Die ehemalige Gemeindebibliothek Trogen, seit 1896 Kantonsbibliothek Appenzell Ausserrhoden, ist seit 1825 im Pfarr- und Gemeindehaus (Nr. 1, erbaut um 1760, Bauherr: Jakob Zellweger-Wetter) untergebracht und belegt seit 1997 zusätzliche Räumlichkeiten im Fünfeckpalast (Nr. 7, erbaut 1802-1809, Bauherr: Johann Caspar Zellweger-Gessner) am Landsgemeindeplatz Trogen (siehe Anreise). Zum Pfarr- und Gemeindehaus Trogen existiert ein Kunstführer der Gesellschaft für Schweizerische Kunstgeschichte von Eugen Steinmann (Nr. 220, 1. Aufl. 1977; PDF, 776 Kb, mit freundlicher Genehmigung der GSK).

Literatur zur Bibliotheksgeschichte
  • Marti, Adam: Über die Entstehung der appenzellischen Kantonsbibliothek, in: Appenzellische Jahrbücher 1908, S. 119-132 (Online-Version).

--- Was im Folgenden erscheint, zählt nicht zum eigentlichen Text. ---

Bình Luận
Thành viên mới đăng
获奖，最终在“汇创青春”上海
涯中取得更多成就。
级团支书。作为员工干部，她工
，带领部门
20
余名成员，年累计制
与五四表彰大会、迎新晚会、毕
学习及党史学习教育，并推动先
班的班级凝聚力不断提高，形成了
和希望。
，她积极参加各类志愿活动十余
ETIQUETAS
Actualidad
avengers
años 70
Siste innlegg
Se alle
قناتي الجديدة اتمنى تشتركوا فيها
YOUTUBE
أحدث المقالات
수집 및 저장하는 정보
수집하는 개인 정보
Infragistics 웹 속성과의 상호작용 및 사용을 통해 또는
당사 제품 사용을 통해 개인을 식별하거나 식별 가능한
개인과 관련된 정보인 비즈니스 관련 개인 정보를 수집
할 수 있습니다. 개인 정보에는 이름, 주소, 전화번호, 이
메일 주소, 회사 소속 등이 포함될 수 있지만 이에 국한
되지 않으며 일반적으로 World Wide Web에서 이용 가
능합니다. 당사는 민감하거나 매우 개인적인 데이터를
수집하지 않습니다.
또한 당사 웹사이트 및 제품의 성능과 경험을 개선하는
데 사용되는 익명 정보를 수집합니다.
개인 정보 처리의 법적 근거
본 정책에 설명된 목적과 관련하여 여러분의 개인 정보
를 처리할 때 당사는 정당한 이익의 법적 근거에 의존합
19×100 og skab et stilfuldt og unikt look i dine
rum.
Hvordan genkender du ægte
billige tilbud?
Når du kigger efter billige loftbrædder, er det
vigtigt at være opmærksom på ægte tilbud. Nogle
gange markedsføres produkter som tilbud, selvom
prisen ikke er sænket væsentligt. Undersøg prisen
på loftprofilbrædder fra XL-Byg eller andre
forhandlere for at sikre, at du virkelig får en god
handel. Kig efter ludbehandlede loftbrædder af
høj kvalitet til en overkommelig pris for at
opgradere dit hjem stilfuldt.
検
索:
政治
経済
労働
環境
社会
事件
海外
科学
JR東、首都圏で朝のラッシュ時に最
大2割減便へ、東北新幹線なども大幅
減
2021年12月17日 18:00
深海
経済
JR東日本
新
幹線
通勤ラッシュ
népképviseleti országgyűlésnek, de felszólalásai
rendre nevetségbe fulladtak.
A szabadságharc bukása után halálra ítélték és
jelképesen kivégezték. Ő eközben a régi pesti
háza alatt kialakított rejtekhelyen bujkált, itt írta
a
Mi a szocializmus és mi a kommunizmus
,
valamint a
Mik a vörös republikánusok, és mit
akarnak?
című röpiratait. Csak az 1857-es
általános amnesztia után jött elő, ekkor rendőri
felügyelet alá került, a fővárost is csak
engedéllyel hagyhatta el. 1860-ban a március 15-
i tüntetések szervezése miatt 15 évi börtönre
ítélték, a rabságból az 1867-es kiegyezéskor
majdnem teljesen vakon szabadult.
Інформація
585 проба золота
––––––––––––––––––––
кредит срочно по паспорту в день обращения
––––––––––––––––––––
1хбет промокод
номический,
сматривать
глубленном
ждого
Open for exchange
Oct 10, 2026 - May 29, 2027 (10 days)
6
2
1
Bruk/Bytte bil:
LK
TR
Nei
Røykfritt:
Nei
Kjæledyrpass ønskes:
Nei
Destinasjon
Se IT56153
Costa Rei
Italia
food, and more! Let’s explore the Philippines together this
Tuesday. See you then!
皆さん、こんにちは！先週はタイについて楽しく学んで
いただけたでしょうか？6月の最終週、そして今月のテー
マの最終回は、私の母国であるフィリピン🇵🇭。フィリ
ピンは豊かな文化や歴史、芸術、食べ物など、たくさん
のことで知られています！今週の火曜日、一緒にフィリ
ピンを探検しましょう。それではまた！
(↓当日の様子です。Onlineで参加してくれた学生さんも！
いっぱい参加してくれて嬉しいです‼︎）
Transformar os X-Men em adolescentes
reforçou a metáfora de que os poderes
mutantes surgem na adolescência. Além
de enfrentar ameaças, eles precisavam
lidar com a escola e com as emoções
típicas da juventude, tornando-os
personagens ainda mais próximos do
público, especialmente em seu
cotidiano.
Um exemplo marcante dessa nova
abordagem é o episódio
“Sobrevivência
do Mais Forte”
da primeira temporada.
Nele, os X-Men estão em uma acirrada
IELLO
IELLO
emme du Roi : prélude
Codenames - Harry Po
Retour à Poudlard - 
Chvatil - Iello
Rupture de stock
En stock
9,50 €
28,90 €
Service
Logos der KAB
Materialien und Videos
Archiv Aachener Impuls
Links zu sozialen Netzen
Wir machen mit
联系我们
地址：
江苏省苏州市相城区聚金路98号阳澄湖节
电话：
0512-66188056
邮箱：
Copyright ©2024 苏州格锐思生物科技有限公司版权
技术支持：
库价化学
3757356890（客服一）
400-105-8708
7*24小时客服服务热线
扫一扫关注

  • Grosser, Hermann: Geschichte der Appenzellischen Bibliotheken, in: Appenzellische Jahrbücher 1950 (1951), S. 3-50 (Online-Version),
  • Schläpfer, Johannes: Das Ausserrhoder Bibliothekswesen, in: Appenzellische Jahrbücher 1996 (1997), S. 5-36 (Online-Version).
  • Sammlung Carl Meyer in der Kantonsbibliothek Appenzell Ausserrhoden in Trogen. Katalog der Handschriften und der Drucke bis 1600, hrsg. von Rudolf Gamper und Matthias Weishaupt, Dietikon/Zürich 2005. (PDF-Ausgabe des gedruckten Katalogs).
  • Weishaupt, Matthias: Die „Description de l’Égypte“ in der Bibliothek von Trogen, in: Appenzellische Jahrbücher 130/2002 (2003), S. 14–27 (Online-Version).
  • Marti, Hanspeter: Art. Kantonsbibliothek Appenzell Ausserrhoden, in: Handbuch der historischen Buchbestände der Schweiz.